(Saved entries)

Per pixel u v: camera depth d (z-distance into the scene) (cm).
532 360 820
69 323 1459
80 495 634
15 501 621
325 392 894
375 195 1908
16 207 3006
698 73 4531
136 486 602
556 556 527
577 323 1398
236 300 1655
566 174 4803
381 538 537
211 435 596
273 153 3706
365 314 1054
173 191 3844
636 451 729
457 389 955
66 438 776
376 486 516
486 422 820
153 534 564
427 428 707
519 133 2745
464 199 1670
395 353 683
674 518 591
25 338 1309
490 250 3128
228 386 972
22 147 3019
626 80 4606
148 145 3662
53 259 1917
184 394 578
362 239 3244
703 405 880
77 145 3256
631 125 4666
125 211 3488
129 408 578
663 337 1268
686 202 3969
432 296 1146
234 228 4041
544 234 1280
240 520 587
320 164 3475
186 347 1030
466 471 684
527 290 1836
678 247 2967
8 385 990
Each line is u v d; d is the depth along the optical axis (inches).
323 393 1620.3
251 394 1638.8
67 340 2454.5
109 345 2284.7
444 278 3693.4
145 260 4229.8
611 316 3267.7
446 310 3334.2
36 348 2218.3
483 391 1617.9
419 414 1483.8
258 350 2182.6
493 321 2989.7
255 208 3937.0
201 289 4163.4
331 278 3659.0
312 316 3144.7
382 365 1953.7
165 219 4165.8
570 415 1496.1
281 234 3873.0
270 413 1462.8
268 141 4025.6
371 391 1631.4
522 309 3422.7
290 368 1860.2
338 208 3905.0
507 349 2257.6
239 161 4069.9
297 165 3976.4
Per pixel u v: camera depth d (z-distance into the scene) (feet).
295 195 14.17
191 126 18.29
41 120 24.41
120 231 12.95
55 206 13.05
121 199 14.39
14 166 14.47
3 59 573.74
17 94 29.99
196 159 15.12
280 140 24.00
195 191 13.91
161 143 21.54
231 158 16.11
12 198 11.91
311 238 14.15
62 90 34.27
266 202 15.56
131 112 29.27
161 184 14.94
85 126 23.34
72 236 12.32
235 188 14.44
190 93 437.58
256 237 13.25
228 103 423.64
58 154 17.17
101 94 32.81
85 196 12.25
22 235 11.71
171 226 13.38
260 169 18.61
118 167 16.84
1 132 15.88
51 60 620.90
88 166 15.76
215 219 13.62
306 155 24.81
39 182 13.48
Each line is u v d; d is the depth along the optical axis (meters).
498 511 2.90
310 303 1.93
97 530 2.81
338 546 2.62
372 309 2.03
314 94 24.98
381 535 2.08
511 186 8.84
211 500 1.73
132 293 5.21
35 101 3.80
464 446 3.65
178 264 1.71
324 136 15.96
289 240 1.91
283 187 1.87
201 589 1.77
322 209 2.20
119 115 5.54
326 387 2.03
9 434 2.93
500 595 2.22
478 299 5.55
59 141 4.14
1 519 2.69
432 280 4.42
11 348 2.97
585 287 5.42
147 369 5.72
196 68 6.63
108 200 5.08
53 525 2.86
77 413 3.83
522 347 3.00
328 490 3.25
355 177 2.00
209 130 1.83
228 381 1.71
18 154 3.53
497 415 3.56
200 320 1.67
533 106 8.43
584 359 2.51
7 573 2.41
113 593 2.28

__Problem description__
Start at the line containing "228 381 1.71" and transcribe through the end of the entries. Please keep both ends and add nothing.

__Exercise result__
228 381 1.71
18 154 3.53
497 415 3.56
200 320 1.67
533 106 8.43
584 359 2.51
7 573 2.41
113 593 2.28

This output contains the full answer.